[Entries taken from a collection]
# # # #

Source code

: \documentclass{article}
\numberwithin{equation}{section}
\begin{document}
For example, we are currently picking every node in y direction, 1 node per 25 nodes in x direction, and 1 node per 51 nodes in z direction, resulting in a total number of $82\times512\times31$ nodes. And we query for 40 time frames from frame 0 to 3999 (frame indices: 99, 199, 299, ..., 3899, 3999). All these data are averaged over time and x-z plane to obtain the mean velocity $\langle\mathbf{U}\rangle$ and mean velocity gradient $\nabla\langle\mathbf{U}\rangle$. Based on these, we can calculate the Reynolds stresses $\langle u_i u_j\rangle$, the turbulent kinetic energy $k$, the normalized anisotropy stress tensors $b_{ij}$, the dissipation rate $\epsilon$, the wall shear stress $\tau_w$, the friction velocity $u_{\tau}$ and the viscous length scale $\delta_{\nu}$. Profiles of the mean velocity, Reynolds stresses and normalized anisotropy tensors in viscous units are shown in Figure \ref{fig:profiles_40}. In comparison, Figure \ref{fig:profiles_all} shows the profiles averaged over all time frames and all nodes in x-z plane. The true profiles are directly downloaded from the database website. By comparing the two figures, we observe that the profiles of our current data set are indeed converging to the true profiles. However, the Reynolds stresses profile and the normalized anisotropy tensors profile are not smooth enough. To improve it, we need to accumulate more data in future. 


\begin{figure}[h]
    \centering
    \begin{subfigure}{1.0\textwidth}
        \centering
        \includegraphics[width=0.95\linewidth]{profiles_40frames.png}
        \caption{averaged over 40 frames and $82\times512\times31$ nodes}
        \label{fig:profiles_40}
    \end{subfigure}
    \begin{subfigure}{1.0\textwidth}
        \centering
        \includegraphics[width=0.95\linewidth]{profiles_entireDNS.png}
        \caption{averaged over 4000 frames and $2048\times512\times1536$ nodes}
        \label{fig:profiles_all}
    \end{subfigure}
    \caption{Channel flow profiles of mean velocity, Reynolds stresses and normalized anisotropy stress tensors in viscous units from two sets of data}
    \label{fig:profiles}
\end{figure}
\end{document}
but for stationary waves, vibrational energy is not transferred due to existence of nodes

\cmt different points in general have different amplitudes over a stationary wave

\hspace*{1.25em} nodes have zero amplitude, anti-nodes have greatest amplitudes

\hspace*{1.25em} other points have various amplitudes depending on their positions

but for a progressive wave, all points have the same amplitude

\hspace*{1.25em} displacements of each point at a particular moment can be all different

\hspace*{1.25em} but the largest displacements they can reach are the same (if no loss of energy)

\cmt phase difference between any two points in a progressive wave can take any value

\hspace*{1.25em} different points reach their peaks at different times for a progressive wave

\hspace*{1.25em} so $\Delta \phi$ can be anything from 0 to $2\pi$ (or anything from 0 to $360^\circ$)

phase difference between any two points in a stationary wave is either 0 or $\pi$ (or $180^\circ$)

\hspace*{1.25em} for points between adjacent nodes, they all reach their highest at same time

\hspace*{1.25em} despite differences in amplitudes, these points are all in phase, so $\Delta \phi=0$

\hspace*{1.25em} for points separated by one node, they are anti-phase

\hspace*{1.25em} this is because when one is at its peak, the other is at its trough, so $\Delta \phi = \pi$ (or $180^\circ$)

# # # #

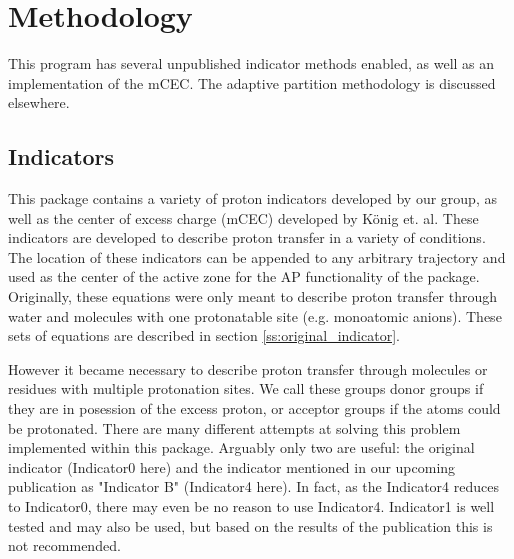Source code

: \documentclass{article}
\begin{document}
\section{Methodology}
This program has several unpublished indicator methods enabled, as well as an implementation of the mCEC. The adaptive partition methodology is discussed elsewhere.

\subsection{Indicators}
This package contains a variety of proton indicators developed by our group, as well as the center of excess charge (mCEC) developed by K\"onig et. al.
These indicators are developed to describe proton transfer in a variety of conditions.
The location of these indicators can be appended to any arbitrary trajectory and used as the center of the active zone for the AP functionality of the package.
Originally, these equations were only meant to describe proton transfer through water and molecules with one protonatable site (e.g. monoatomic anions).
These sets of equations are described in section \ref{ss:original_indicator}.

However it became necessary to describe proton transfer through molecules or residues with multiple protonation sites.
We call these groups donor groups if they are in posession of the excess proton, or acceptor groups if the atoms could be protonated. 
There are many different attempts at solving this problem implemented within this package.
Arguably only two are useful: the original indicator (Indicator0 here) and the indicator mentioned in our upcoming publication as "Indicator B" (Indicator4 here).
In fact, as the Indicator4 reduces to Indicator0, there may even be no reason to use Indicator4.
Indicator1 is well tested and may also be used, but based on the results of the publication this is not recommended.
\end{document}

# # # #

Look through the entries above and list every line containing "publication".

Expected answer
Arguably only two are useful: the original indicator (Indicator0 here) and the indicator mentioned in our upcoming publication as "Indicator B" (Indicator4 here).
Indicator1 is well tested and may also be used, but based on the results of the publication this is not recommended.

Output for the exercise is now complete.